Herrera — O ex-atacante do Fortaleza foi denunciado pelo Ministério Público do Ceará (MP-CE) por lesão corporal gravíssima e injúria racial, após uma briga registrada em um condomínio de luxo na capital cearense.
- Em resumo: jogador é acusado de agredir vizinho e proferir insultos raciais.
- Promotoria pede indenização que pode ultrapassar R$ 50 mil às vítimas.
Imagens revelam sequência da agressão
Câmeras internas do prédio mostraram o momento em que Herrera, ao lado dos então companheiros Eros Mancuso e Tomás Pochettino, se envolve em discussão acalorada depois de uma reclamação por som alto. Segundo o MP-CE, o atacante imobilizou o vizinho e desferiu golpes que extrapolaram qualquer possibilidade de legítima defesa. Detalhes do episódio repercutem enquanto a CBF mantém o clube em silêncio oficial sobre o caso.
O ponto mais chocante, de acordo com a denúncia, ocorreu quando o argentino mordeu o nariz da vítima, produzindo lesões permanentes que afetam a respiração e geram deformidade facial — classificadas como gravíssimas pela promotoria.
O atacante teria chamado o morador de “brasileiro de merda” e “brasileiro filho da puta” durante a confusão.
A inclusão desses termos na denúncia eleva o caso a injúria racial, alçando-o a uma esfera penal mais rigorosa e somando pressão para que a Justiça aplique penas exemplares.

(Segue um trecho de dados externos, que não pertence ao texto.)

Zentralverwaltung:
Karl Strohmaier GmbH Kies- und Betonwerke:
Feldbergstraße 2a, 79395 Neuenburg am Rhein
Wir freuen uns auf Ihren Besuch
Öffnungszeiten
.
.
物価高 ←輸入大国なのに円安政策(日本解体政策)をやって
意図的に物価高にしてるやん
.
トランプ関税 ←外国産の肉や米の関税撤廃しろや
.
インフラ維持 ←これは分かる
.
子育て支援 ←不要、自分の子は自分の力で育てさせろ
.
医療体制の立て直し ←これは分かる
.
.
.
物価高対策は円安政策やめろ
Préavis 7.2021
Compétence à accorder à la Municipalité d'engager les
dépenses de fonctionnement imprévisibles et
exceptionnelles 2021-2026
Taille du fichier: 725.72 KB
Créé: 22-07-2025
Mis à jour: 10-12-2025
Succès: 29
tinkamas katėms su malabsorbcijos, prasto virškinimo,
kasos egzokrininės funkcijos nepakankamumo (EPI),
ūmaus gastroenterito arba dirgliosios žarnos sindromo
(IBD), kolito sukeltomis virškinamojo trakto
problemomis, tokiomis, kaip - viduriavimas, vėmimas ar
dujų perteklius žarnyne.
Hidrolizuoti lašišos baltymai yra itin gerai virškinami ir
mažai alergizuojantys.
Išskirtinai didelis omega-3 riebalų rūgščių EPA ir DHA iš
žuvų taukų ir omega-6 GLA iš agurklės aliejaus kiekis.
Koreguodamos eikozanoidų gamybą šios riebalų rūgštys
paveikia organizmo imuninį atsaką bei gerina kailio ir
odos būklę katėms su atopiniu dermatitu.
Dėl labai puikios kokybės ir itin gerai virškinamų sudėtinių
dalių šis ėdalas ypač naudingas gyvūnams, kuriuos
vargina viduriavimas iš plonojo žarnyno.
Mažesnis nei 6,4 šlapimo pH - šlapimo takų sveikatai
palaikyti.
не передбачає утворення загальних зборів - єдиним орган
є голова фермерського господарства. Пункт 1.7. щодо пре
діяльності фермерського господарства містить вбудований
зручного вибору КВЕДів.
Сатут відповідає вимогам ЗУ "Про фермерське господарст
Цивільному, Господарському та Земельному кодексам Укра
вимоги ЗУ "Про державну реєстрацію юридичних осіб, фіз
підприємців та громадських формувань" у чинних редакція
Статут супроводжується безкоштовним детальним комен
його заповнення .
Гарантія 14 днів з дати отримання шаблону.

Consequências jurídicas pesam contra o atleta
Além da tipificação criminal, o MP-CE solicita que Herrera arque com pelo menos R$ 5 mil por danos materiais, morais e psicológicos, somados a R$ 45 mil pela gravidade das lesões. Caso o Judiciário aceite a denúncia integralmente, o valor pode aumentar conforme laudos médicos e perícias complementares.
O processo corre em fase inicial, mas especialistas ouvidos pela reportagem apontam que a prova em vídeo, aliada a testemunhos colhidos no local, tende a sustentar a acusação. Não há, por ora, pedidos de prisão preventiva, mas medidas cautelares como restrição de contato com as vítimas podem ser determinadas.
Análise: racismo e violência rompem a bolha do futebol
O episódio reforça como atos de racismo e agressão física — mesmo fora dos gramados — impactam diretamente a imagem de clubes e atletas. A denúncia do MP-CE coloca pressão não apenas sobre Herrera, mas também sobre estruturas de compliance e marketing das equipes, cada vez mais cobradas a se posicionar diante de violações de direitos humanos.
Em um cenário de vigilância social intensa, casos como esse aceleram discussões sobre cláusulas de moralidade em contratos e podem influenciar futuras negociações, já que patrocinadores evitam associações com condutas violentas ou discriminatórias.